Retype exactly the lines of the material below, from the one containing "index pip: (903, 188)" through the last, with both ends kept.

_ _ _ _ _

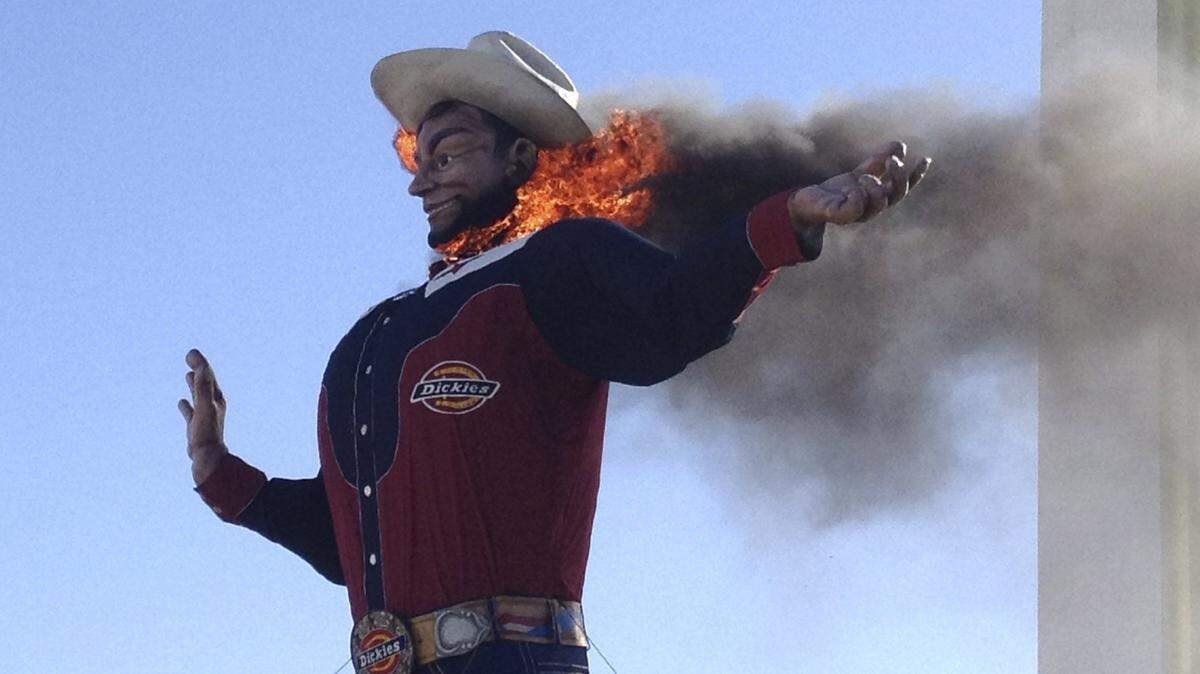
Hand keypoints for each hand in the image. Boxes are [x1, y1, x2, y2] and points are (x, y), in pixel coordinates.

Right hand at [178, 348, 228, 485]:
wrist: (207, 458)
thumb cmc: (207, 433)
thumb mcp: (204, 406)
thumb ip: (203, 387)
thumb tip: (201, 367)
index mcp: (215, 398)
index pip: (207, 375)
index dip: (200, 363)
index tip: (191, 353)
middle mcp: (211, 405)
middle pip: (204, 382)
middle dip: (198, 369)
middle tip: (190, 356)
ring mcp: (204, 415)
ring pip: (198, 395)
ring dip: (193, 384)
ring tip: (188, 375)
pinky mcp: (196, 426)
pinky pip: (190, 412)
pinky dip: (186, 405)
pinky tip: (181, 402)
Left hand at [787, 141, 931, 228]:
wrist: (807, 203)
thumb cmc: (836, 191)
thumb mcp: (860, 172)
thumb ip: (878, 161)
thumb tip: (901, 145)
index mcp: (878, 196)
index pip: (903, 188)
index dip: (916, 176)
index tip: (926, 158)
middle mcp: (871, 207)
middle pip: (895, 196)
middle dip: (898, 178)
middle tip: (891, 161)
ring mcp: (856, 213)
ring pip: (877, 205)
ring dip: (876, 189)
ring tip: (864, 177)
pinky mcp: (839, 216)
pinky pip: (854, 210)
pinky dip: (857, 197)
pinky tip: (852, 188)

_ _ _ _ _

#### [Expected answer]
index pip: (903, 188)
index dip: (916, 176)
index tip: (926, 158)
middle mcp: (871, 207)
middle pip: (895, 196)
middle dip: (898, 178)
middle tip: (891, 161)
ring mcp: (856, 213)
ring pip: (877, 205)
ring dip: (876, 189)
ring tip: (864, 177)
pinky mcp: (839, 216)
pinky pip: (854, 210)
pinky dip: (857, 197)
pinky tip: (852, 188)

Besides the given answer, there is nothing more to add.